From a man who likes to say that democracy hangs by a thread and who claims to uphold the rule of law, this approach is ironic.
Congress intended immigration parole to be used by the secretary of the Department of Homeland Security to allow a few hundred migrants a year into the country, in exceptional circumstances.
But the president has used it to create a string of “McVisa” programs benefiting Afghans, then Ukrainians, and then Cubans, Haitians, Nicaraguans, and Venezuelans. He used it for aliens to book an appointment on the CBP One app so they could just show up at a port of entry, then to allow family members from favored countries to cut the line and wait here instead of at home.
This latest idea jammed through the parole loophole by Biden is called “parole in place.” It’s based on some bogus premises, starting with pretending that someone living in the U.S. illegally for more than a decade is “applying for entry” today. (That would be like describing someone who showed up on your porch tomorrow but didn’t ring the doorbell until 10 years later as a “visitor.”)

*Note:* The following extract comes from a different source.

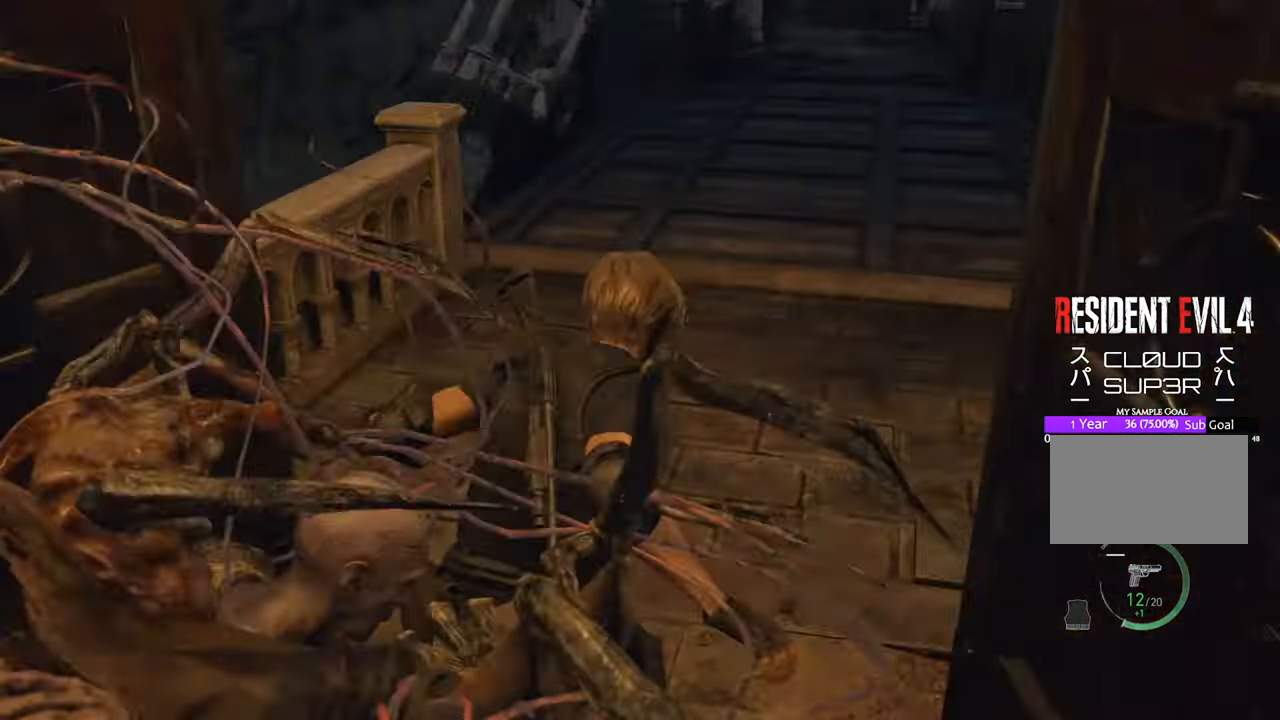
{"keys": ["w"], "mouse": [], "events": [[217, "shift", "down"], [350, "shift", "up"]]}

Critics describe parole in place as an “amnesty” because under U.S. immigration law, aliens who’ve entered illegally can’t get green cards through their spouses because they’ve never been “admitted.” This isn’t just “bureaucratic hurdles,” as The Washington Post would have you believe. It was a deliberate attempt by Congress to make it harder for migrants to enter the U.S. illegally and stay with impunity.

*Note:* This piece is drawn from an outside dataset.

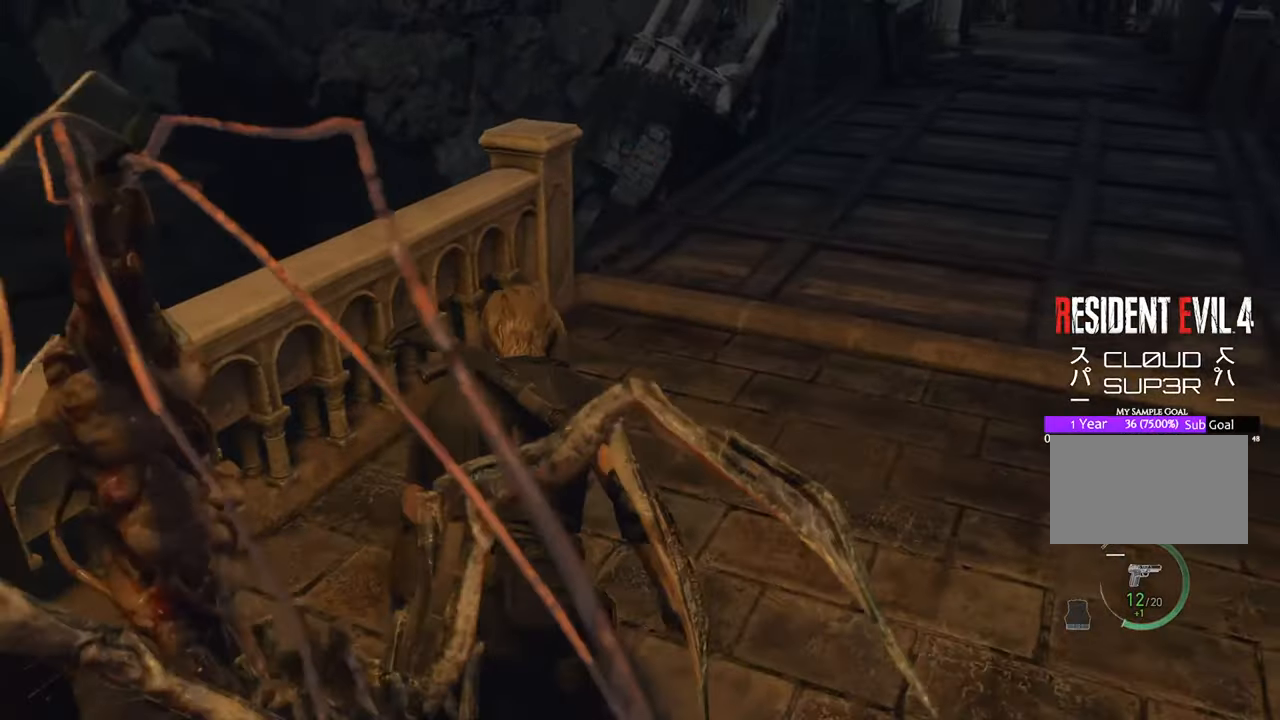
{"keys": ["w"], "mouse": [], "events": []}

Congress mandated a three-year bar from returning to the U.S. for those who have been here illegally between six to 12 months, and a 10-year bar for those illegally present for more than a year. But illegal alien spouses may apply for a waiver to these bars from a DHS subagency, U.S. Citizenship and Immigration Services, for which many are approved every year.
Biden’s new amnesty once again subverts the will of Congress by treating an alien who is paroled the same as someone who was legally admitted, thus eliminating the three- and 10-year bars to return. Once paroled, the half-million alien spouses he paroles in place can apply for green cards and, in due course, become citizens.
This is not only unlawful and unfair, but will encourage yet more illegal immigration, fraud, and massive access to already stretched federal and state benefits. It also will throw another half-million cases onto Citizenship and Immigration Services’ already impossible workload.
The Obama administration tried out the parole-in-place concept, but limited it to illegal alien spouses of U.S. military service members. Biden’s program widens the availability to all aliens living illegally in the U.S.—who either entered illegally or came on a visa and overstayed—if they have been married to an American citizen for at least 10 years.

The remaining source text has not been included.